We've Got Hollywood Covered

John Wayne Airport Should Be Renamed Over Actor’s Racist Statements, Orange County Politicians Say

The emergency resolution condemns the actor’s ”white supremacist, anti-LGBT, and anti-Indigenous views“ stemming from a 1971 Playboy interview

Orange County Democratic Party has filed a resolution to remove actor John Wayne’s name from the John Wayne Airport in Orange County, California, citing the late actor’s past “white supremacist, anti-LGBT, and anti-Indigenous views.”

The officials passed an emergency resolution this week calling on the Orange County Board of Supervisors to drop Wayne’s name from the airport and rename it, simply, to Orange County Airport.

The resolution was submitted by the Orange County Democratic Party chair Ada Briceño, along with Chapman University members Fred Smoller, associate professor of Political Science, and Dr. Michael A. Moodian, lecturer of leadership studies.

“There have been past efforts to get this done and now we’re putting our name and our backing into this to make sure there is a name change,” Briceño told the Los Angeles Times, which first reported the news of the resolution.

The proclamation is part of the larger movement sweeping the country in which citizens-led protests have called for the removal of Confederate statues, monuments and other namesake legacies, and in which businesses and Hollywood media companies have reassessed past racist content.

The politicians specifically cite an interview Wayne gave to Playboy Magazine in 1971 where he was quoted as saying that he did “believe” in “white supremacy” and added that he did not “…feel guilty about the fact that five or 10 generations ago these people were slaves. Now, I’m not condoning slavery. It’s just a fact of life, like the kid who gets infantile paralysis and has to wear braces so he can’t play football with the rest of us.”

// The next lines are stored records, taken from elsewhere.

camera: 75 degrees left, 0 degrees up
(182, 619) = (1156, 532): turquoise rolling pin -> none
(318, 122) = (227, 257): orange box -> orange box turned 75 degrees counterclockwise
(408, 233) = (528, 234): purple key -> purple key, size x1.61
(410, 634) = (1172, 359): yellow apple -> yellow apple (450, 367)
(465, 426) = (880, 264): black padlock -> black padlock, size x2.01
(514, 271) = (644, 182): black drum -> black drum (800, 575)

“With a lot of blacks, there’s quite a bit of resentment along with their dissent, and possibly rightfully so. But we can’t all of a sudden get down on our knees and turn everything over to the leadership of the blacks,” Wayne said in part in his 1971 interview. “I believe in white supremacy until the blacks are educated to a point of responsibility. I don’t believe in giving authority and positions of leadership and judgment to irresponsible people.”

Wayne also said in the interview that he did not feel remorse for Native Americans losing their land at the hand of white colonists.

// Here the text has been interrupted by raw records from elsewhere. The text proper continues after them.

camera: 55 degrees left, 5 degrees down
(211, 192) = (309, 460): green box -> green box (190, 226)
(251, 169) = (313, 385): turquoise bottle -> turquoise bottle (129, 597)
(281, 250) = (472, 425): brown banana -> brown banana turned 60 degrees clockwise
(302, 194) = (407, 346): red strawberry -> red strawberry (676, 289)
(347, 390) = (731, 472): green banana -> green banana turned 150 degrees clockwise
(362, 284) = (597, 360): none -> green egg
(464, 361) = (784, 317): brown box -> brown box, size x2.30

“I don’t feel we did wrong in taking this great country away from them, if that’s what you’re asking. Our so-called stealing of this country from them was just a matter of survival. There were great numbers of people who needed new land, and the Indians were selfishly trying to keep it for themselves,” he said in the interview. “Look, I’m sure there have been inequalities. If those inequalities are presently affecting any of the Indians now alive, they have a right to a court hearing. But what happened 100 years ago in our country can’t be blamed on us today.”

He also called movies like “Easy Rider” and “Midnight Cowboy” as perverted.

“Wouldn’t you say that the wonderful love of those two men in ‘Midnight Cowboy,’ a story about two f—, qualifies? But don’t get me wrong. As far as a man and a woman is concerned, I’m awfully happy there’s a thing called sex. It’s an extra something God gave us. I see no reason why it shouldn’t be in pictures. Healthy, lusty sex is wonderful.”

The resolution cites a recent survey of Orange County residents saying that “79% of respondents see the county’s increasing ethnic diversity as a source of great strength.”

Two of the authors of the resolution, Moodian and Smoller, wrote an op-ed earlier this week calling for the removal of the statue of Wayne that resides at the airport and called for the name to be changed, and a separate petition on Change.org calling for the name change has received over 700 signatures at time of writing.

“The Duke does not represent who we are or who we wish to be. With each passing year, the name and statue become increasingly anachronistic,” they wrote, calling Wayne by his nickname. “Ask yourself: If we named the airport today, is this the symbol we’d pick to represent our diverse, cosmopolitan community?”

Wayne lived a good chunk of his life in the Orange County region. The airport was renamed after him in 1979.